- _Instruction a_: List every line in the records that contains the string "detail", matching its case exactly.
....
Good for you. I see way too many married men that simply do everything theirs wives say, and do everything for their wives. I have one friend whos wife sits on the couch ALL day while he makes food, cleans, cares for their kidm does EVERYTHING till they go to bed.

End result, she got fat, and does nothing, and he is the most miserable man I have met.

Sounds like your situation, good thing you got out early.


----------



## Eric99 (Nov 29, 2006)

pcrose said:


> you know what you got to do. Go through with it and be by yourself for awhile then after awhile the hurt will go away and you will find someone a 100times better. Don't hesitate to ask for


Listen to this guy. He said it exactly right. After you move out for a little while go take a nice vacation with a buddy or something. I broke up with my ex-fiancee about a year ago and I decided to go with about 8 friends to Punta Cana two months later. It was the best thing that I could have done. One hell of a good time! Anyways, you need to ditch her. There is plenty of women out there, you will find someone. Being single for a little while could be a good thing just make sure you go out and do things and don't stay in your house all depressed. Remember, you don't want to be miserable the rest of your life. If you are that unhappy now think of how miserable you will be later on down the road. Good luck-you willl make it through this!!!


----------



## 94NDTA (Jul 14, 2003)

Eric99 said:


> you know what you got to do. Go through with it and be by yourself for awhile then after awhile the hurt will go away and you will find someone a 100times better. Don't hesitate to ask for


Listen to this guy. He said it exactly right. After you move out for a little while go take a nice vacation with a buddy or something. I broke up with my ex-fiancee about a year ago and I decided to go with about 8 friends to Punta Cana two months later. It was the best thing that I could have done. One hell of a good time! Anyways, you need to ditch her. There is plenty of women out there, you will find someone. Being single for a little while could be a good thing just make sure you go out and do things and don't stay in your house all depressed. Remember, you don't want to be miserable the rest of your life. If you are that unhappy now think of how miserable you will be later on down the road. Good luck-you willl make it through this!!!
[/quote]
ahem.....girl.


----------



## ChilDawg (Apr 30, 2006)

Ya beat me to it, 94NDTA...LOL.

Mike, just remember...now you can get a REAL dog or even a cat. Hell, even a gerbil...anything that would beat up a Japanese Chin will do. Move the O tank as soon as you can, because I'd hate to see her lash at them. That's all of the advice that I have. A weaker man might have exited the relationship sooner or might have stayed in it forever, but you're not that man...you tried, even when you were the only one trying. Best of luck, brother, and keep your ass on P-Fury.


----------



## Jiam Ji Girl (Sep 7, 2006)
....
- _Instruction b_: Translate this sentence from the forum thread into Spanish: "It was the best thing that I could have done."
....
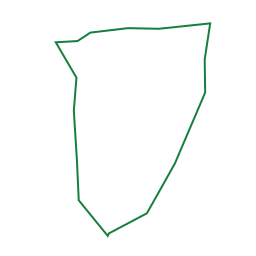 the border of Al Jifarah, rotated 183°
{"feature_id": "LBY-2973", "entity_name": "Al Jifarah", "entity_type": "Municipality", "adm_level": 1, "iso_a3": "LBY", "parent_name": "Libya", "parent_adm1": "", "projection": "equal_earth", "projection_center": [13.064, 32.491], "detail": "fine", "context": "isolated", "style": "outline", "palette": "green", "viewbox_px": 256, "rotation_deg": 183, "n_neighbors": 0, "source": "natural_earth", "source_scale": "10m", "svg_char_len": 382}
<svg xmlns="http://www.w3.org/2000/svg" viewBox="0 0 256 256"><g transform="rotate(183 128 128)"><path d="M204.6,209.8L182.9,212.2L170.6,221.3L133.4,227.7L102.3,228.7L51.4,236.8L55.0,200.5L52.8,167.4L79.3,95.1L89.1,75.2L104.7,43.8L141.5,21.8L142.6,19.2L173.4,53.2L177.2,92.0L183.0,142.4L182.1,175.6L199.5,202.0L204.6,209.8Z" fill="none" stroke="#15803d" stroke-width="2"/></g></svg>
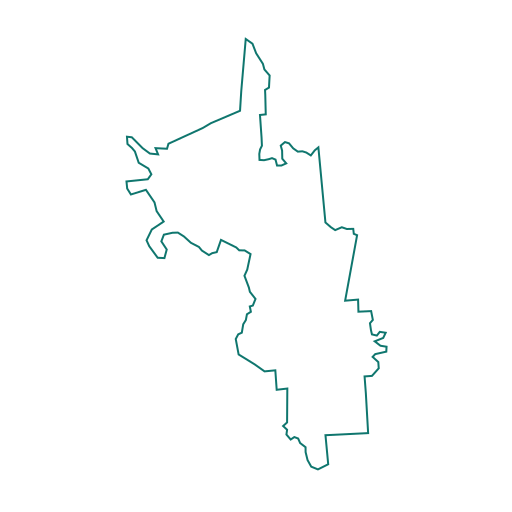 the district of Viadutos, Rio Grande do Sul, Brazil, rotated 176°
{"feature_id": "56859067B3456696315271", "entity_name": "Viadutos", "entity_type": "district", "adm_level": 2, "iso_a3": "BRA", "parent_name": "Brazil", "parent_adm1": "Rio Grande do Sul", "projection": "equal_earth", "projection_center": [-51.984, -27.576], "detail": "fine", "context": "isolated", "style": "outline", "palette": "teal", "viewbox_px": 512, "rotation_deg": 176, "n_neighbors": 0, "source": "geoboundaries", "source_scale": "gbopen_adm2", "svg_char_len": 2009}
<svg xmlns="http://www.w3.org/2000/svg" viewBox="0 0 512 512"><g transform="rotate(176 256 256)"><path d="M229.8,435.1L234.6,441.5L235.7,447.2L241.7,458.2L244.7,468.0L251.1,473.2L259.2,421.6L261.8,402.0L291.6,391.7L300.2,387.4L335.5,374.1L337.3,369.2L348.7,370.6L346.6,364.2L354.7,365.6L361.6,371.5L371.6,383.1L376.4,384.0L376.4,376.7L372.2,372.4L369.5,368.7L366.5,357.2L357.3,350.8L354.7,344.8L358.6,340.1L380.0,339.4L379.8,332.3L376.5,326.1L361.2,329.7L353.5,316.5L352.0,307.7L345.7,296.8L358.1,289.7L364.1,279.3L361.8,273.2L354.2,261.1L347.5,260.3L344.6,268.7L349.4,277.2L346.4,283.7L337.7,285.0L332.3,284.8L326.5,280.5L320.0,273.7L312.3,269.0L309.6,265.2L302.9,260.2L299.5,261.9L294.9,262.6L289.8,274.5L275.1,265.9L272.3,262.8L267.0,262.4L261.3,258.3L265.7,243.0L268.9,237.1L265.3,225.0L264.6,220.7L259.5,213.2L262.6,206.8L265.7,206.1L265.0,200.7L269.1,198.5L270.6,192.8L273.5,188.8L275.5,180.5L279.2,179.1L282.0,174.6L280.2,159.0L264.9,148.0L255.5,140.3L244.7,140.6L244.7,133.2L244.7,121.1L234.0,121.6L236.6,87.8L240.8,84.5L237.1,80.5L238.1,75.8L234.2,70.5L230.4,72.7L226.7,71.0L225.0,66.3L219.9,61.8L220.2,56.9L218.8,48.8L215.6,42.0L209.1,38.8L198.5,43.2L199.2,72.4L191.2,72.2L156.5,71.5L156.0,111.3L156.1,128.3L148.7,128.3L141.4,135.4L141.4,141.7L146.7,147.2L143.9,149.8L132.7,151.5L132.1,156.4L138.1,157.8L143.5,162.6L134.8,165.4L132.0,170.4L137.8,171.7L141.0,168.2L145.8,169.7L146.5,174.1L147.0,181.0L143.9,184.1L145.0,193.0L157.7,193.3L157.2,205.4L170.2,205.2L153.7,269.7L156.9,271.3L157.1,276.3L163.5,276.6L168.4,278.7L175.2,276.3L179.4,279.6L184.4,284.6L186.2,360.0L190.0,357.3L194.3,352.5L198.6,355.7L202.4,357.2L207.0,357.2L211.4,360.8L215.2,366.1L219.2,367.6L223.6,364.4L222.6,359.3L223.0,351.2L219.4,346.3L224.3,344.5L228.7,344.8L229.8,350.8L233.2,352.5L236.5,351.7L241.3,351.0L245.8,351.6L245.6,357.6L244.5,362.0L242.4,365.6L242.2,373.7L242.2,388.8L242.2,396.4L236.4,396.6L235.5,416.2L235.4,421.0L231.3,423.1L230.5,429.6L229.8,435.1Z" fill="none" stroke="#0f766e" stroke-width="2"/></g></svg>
....
- _Worked answer a_:
{"feature_id": "LBY-2973", "entity_name": "Al Jifarah", "entity_type": "Municipality", "adm_level": 1, "iso_a3": "LBY", "parent_name": "Libya", "parent_adm1": "", "projection": "equal_earth", "projection_center": [13.064, 32.491], "detail": "fine", "context": "isolated", "style": "outline", "palette": "green", "viewbox_px": 256, "rotation_deg": 183, "n_neighbors": 0, "source": "natural_earth", "source_scale": "10m", "svg_char_len": 382}
{"feature_id": "56859067B3456696315271", "entity_name": "Viadutos", "entity_type": "district", "adm_level": 2, "iso_a3": "BRA", "parent_name": "Brazil", "parent_adm1": "Rio Grande do Sul", "projection": "equal_earth", "projection_center": [-51.984, -27.576], "detail": "fine", "context": "isolated", "style": "outline", "palette": "teal", "viewbox_px": 512, "rotation_deg": 176, "n_neighbors": 0, "source": "geoboundaries", "source_scale": "gbopen_adm2", "svg_char_len": 2009}

- _Worked answer b_: Fue lo mejor que pude haber hecho.